[TEKS SUMBER]
Pages

Labels

Minggu, 28 Juni 2015

Institusi Pendidikan (Bukan) Kontributor Koruptor


Beberapa dekade terakhir ini, terjadi pergeseran makna keberhasilan.  Keberhasilan ditentukan berdasarkan jumlah kekayaan seseorang.  Masyarakat memuja jumlah kekayaan  dan mengabaikan cara mengumpulkannya.  Iklan media massa menjadi katalisator pergeseran makna keberhasilan.  Tayangan iklan selalu menampilkan gaya hidup hedonisme.  Hedonisme adalah perilaku mengutamakan kesenangan duniawi.   Ribuan anak menonton tayangan iklan bernuansa hedonisme setiap hari.  Sejak dini,  hedonisme tertanam dalam pemikiran anak-anak.  Kelak mereka melakukan berbagai cara untuk melestarikan gaya hidup tersebut.

Dunia pendidikan turut menyuburkan gaya hidup hedonisme.  Dewasa ini, sekolah-sekolah negeri berfasilitas canggih memungut iuran relatif  besar kepada orang tua siswa.  Hanya siswa kalangan menengah ke atas yang mampu bersekolah di sana.  Antar siswa terjadi persaingan kepemilikan benda mewah. Para pengajar pun meramaikan persaingan ini.   Guru yang memiliki rmobil dan rumah mewah adalah hal biasa.
[/TEKS SUMBER]
[BAHAN KAJIAN]
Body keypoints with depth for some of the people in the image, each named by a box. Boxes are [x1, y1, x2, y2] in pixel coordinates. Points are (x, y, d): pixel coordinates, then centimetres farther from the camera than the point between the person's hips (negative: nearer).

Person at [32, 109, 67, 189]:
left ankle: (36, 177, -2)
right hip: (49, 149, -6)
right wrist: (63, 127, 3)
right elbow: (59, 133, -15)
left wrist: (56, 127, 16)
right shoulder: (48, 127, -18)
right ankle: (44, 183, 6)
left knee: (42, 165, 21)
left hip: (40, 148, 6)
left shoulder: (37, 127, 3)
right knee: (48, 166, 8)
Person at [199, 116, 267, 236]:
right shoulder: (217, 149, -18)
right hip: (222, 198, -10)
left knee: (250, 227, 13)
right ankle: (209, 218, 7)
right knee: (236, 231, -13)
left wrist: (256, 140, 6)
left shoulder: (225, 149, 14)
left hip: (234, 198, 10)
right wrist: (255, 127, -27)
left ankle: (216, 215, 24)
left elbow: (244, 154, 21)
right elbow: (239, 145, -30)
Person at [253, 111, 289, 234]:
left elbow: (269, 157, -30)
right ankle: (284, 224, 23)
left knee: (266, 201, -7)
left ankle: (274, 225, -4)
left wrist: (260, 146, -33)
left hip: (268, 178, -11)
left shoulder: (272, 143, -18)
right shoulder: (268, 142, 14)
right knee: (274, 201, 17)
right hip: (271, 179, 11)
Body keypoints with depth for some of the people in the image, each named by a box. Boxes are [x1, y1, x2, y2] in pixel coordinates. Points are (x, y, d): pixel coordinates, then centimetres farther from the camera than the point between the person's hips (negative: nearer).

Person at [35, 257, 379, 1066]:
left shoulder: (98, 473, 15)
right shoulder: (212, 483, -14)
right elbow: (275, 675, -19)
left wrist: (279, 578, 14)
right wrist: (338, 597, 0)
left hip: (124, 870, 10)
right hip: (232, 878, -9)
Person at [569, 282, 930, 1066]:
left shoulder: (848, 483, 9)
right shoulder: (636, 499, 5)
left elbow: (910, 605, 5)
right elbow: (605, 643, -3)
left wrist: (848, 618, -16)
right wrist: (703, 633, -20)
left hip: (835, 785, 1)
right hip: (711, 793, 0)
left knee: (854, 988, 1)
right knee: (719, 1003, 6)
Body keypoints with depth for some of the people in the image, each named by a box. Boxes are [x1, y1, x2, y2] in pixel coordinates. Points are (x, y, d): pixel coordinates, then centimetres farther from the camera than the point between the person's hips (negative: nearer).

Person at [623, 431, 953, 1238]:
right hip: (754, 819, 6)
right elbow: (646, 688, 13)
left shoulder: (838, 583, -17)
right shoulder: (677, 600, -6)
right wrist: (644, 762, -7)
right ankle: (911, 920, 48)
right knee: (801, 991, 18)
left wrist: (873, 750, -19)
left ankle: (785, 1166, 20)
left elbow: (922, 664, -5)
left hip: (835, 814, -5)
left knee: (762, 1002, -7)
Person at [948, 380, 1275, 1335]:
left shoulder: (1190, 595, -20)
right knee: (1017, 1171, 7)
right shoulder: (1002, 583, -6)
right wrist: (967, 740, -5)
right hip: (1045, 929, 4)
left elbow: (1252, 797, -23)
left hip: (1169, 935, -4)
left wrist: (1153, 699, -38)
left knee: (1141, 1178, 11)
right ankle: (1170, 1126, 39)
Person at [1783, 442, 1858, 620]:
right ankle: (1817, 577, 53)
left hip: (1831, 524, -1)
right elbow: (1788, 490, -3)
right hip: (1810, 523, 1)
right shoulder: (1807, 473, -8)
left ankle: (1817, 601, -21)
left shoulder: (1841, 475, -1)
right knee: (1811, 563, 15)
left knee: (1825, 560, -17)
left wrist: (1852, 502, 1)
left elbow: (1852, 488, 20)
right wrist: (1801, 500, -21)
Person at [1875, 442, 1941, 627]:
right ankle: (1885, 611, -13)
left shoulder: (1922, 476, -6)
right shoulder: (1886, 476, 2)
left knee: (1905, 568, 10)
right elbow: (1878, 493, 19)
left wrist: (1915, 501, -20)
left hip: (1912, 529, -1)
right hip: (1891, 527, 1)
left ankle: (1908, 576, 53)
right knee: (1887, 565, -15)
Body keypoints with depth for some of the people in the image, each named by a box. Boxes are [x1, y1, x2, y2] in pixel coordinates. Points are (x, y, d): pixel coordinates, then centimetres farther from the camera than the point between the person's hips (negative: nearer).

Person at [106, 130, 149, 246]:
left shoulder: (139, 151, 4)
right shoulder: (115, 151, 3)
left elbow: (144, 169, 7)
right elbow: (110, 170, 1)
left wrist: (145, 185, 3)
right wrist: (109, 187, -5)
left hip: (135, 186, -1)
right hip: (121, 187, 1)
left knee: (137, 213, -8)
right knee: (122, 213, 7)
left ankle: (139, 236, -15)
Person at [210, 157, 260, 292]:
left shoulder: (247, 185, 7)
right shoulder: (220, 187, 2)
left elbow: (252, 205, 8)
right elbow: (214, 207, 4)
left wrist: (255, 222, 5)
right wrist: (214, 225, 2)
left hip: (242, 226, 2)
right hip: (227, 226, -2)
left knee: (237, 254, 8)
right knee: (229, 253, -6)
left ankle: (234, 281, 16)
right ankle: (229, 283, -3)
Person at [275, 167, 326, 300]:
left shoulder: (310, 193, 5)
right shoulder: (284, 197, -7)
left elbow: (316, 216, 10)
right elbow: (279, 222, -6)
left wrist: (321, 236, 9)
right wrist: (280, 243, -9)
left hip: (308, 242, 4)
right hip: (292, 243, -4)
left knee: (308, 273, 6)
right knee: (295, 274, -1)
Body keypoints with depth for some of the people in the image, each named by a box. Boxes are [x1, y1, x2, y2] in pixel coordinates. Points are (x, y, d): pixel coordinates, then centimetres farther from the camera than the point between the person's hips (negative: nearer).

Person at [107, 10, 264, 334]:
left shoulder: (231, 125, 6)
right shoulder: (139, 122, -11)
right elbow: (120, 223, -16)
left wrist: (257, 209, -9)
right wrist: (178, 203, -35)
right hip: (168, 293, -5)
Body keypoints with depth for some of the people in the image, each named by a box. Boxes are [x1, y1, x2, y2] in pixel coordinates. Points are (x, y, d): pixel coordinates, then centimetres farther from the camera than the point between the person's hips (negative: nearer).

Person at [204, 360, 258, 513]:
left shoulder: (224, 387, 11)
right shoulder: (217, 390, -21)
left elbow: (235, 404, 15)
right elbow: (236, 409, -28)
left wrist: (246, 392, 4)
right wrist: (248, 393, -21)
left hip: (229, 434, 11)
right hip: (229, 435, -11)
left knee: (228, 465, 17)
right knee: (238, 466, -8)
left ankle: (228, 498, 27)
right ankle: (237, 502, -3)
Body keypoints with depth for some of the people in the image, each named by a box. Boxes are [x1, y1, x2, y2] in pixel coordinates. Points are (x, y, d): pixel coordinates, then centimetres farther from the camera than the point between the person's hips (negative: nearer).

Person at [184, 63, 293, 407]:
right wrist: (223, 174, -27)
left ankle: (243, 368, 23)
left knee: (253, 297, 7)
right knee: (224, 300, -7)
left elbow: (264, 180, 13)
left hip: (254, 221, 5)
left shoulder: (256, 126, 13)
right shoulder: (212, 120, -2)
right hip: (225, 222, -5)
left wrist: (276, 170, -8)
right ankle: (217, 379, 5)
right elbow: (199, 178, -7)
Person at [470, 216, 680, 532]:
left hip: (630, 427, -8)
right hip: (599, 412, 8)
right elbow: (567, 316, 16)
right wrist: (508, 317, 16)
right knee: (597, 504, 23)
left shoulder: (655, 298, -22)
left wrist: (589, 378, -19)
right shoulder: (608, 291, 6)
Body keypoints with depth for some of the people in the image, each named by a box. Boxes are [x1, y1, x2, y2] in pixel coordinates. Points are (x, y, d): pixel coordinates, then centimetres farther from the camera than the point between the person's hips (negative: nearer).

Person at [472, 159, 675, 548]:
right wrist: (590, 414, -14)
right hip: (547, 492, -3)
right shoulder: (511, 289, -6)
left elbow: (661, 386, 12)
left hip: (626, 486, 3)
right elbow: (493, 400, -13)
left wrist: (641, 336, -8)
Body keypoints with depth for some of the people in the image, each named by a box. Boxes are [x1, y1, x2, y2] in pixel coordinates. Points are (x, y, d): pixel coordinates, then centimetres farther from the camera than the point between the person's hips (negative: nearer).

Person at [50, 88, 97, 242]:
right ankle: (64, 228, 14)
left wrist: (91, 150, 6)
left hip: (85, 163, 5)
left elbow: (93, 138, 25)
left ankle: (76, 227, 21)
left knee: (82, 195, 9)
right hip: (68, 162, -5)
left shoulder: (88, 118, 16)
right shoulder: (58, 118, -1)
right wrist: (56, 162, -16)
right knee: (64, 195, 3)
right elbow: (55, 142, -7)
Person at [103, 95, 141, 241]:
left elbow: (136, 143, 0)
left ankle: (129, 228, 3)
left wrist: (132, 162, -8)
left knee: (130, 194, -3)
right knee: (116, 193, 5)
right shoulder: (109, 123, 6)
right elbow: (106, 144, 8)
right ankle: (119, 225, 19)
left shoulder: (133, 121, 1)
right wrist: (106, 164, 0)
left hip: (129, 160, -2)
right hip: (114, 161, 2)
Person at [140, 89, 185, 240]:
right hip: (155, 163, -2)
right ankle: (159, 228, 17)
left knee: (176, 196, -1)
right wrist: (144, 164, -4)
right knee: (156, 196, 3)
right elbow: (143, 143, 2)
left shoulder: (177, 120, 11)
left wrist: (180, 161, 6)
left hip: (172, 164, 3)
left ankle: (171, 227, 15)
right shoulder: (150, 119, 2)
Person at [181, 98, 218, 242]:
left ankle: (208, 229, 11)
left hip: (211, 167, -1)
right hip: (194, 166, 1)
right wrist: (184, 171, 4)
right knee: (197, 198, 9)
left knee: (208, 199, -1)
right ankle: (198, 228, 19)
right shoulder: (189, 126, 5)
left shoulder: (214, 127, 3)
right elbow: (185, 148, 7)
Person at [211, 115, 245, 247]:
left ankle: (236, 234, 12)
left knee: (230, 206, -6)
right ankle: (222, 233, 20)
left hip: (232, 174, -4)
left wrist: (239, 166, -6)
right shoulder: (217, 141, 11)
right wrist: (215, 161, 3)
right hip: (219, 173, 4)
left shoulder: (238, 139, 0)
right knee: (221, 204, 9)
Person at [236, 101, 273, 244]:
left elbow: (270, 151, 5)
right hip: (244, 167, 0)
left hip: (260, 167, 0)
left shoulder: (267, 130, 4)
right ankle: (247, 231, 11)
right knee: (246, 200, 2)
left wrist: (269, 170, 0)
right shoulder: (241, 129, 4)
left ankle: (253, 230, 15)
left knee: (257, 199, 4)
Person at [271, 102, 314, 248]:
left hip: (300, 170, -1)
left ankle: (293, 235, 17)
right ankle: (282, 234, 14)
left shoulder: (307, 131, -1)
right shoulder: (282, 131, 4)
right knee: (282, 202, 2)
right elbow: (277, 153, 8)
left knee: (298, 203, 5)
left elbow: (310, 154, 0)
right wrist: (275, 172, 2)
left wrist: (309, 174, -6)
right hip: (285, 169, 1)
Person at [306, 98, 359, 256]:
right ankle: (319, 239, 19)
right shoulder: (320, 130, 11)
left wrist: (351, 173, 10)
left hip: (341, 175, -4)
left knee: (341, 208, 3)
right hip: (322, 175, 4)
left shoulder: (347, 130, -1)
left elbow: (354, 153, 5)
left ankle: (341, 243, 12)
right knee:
[/BAHAN KAJIAN]
RINCIAN TUGAS - Terjemahkan ke dalam bahasa Inggris kalimat "Hedonisme adalah perilaku mengutamakan kesenangan duniawi." dari tulisan tentang hedonisme dan dunia pendidikan di atas.

JAWABAN TUGAS - Hedonism is behavior that puts worldly pleasure first.